Qigong Impacted by Taoism & Buddhism
Followers of Taoism and Buddhism promoted a deeper understanding of chi circulation and development of more efficient qigong (a.k.a. chi kung) exercises in their search for immortality. Thus religion earmarked the second period of major development, dated between 206 B.C. and 502 A.D. during the Han through to the beginning of the Liang dynastic reign.
The Han Dynasty was singularly peaceful, its emperor was Buddhist and therefore influential in the building of temples, research into Buddhist practices and the spreading of religious doctrine. Thus, many meditation and qigong (a.k.a. chi kung) techniques practiced in Buddhism that originated in India gradually made its way into Chinese culture.
Qigong and other yogic practices that had deep roots in India were just being introduced into China for the first time. Because many of the practices in Buddhism were taught for the purpose of reaching Buddhahood, these religious qigong practices were kept secret and taught only to reclusive Buddhist ascetics in monastic isolation.
Up until now Taoism was essentially a philosophy that had very little to do with religious beliefs. However, not long after Buddhism was brought over from India to China, Taoist recluse Zhang Dao-Ling combined traditional Taoist principles with Buddhist teachings and created the religious Taoism, now known as Dao Jiao.
Like other Taoists, Zhang Dao-Ling promised physical immortality through meditation and other qigong practices, but unlike others, he stressed the importance of religious aspects, including the many meditation practices and principles that were borrowed from both Buddhist and Taoist sources.Taoism as a religion quickly took hold and made its own impact on qigong practices.
Another influence on qigong was the Tibetan branch of Buddhism. It had its own training system and methods of attaining Buddhahood. When Tibetan priests were invited to China to preach their branch of religion, their yogic practices were also absorbed into qigong methods.
Secular Versus Religious Qigong Influences
Besides Buddhist and Taoist impact on qigong, secular scholars and medical practitioners continued their research into maintaining and improving health.
Sometime around the third or fourth century A.D., a manual called the Taiqing Zhenren Luming Jue (Methods of a Longevity for Persons of Greatest Virtue) was published. In it were qigong techniques that emphasized visualization of cun wu shou (Five Beasts) representing spirits of the body. Visualizing these beasts traveling through the viscera was a method for circulating and improving the flow of chi.
Two other manuals also surfaced at this time: the Xian Dao Jing (Exposition of the Tao), and the Taiqing Daoyin Yangsheng Jing (Treatise of Great Purity on Gymnastics and Nurturing Vitality. The first manual taught techniques that emphasized fasting as a way to promote health and extend life.
The second manuscript consisted of a set of gymnastic and breathing techniques, including those belonging to the Taoist religion, and schools of so-called immortals of antiquity: Chi Song, Ning Feng , Peng Zi and Wang Qiao.
Dated just before 255 A.D. is also the Taishang Huangting Waijing Yujing (Precious Book of the External Landscape of the Yellow Court).
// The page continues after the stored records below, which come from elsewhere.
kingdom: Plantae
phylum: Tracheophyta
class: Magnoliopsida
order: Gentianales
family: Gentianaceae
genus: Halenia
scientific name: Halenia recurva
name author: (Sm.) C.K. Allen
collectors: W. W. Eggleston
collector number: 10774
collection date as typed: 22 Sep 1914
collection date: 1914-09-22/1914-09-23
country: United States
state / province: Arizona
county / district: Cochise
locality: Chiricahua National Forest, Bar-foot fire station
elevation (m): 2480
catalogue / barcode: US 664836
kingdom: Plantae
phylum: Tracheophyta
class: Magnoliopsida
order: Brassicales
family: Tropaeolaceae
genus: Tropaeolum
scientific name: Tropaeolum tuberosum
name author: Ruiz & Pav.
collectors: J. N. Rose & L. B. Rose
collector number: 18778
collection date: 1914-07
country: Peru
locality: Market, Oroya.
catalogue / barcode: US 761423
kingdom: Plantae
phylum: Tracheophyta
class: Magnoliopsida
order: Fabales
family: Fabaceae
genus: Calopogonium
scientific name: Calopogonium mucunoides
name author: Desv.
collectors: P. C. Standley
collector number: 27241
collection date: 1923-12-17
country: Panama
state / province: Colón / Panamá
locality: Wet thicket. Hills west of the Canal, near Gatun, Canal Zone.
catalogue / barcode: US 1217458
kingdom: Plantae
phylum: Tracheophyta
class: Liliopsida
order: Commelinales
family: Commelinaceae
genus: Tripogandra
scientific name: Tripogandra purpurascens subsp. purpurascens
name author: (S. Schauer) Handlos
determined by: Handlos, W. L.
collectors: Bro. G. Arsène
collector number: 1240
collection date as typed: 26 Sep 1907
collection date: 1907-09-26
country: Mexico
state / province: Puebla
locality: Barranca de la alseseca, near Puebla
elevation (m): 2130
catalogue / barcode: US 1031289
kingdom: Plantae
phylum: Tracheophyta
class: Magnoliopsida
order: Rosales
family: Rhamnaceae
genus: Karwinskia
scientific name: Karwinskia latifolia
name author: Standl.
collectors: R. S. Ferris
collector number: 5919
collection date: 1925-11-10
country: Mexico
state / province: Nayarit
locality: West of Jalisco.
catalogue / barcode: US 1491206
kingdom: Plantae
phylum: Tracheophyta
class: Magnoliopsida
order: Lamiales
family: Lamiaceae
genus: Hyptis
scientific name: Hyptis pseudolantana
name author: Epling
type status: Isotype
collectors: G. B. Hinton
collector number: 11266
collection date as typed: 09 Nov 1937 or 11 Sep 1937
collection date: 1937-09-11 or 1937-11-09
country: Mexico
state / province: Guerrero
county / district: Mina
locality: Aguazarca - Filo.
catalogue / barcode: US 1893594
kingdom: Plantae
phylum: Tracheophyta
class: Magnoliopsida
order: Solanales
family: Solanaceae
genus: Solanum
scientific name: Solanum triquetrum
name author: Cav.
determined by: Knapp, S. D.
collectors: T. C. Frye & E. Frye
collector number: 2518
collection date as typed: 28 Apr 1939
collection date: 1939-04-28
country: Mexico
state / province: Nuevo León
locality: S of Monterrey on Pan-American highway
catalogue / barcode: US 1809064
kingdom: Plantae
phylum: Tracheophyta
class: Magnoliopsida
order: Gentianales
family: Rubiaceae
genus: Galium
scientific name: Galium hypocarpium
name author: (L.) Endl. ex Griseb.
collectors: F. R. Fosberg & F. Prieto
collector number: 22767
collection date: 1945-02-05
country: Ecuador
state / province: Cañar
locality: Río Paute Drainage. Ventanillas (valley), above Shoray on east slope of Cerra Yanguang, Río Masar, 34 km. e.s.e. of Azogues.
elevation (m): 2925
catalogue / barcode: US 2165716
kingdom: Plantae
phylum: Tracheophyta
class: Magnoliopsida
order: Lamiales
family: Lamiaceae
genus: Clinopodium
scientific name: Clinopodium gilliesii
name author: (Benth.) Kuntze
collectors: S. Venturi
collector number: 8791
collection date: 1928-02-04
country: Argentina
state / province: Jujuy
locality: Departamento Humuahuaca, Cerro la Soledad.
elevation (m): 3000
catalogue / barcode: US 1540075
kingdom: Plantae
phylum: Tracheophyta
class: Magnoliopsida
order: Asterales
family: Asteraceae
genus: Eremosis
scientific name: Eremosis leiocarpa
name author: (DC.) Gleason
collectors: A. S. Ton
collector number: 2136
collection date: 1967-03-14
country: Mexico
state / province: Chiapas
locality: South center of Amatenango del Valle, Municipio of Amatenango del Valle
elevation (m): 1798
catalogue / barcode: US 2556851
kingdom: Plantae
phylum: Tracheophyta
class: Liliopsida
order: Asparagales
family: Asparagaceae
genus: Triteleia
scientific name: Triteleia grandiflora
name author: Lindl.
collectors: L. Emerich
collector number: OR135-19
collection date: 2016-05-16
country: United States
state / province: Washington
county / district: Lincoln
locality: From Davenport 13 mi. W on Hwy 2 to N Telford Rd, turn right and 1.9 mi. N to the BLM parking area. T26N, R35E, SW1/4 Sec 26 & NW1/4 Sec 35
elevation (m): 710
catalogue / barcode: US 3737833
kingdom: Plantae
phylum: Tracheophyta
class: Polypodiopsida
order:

Considered the original text of Huangting Jing (Scripture of the Yellow Court) it describes human physiology as housing internal
divinities according to prevailing Taoist beliefs, as well as internal alchemy movements through meditation and breathing techniques.
One of the more famous physicians in Chinese medicine is Ge Hong, who
wrote a book called Bao Pu Tzu (The
Master Who Embraces the Simplicity). In it, he outlines Taoist alchemic methods for using the mind to guide and increase chi circulation.
Between 420 and 581 A.D. Tao Hong-Jing describes many qigong techniques in his book Yang Xing Yan Ming Lu (Records of Nourishing the Body and Extending Life), including the popular Liu Qi Jue (Six Therapeutic Breaths techniques) that is still practiced today.
However, in spite of secular developments, which were more widespread and better known to the public, religious qigong advanced far more deeply in techniques that focused on much more than bodily health.
Buddhist and Taoist hermits and monks trained more intensively and were able to circulate thei chi at a much deeper level. Although their goal was to ultimately merge their minds and spirits to escape from the cycle of reincarnation, in the process they were able to master many of the internal bodily functions and optimize physical as well as mental health.
Thus was qigong development deeply affected by Buddhism and Taoism at this time.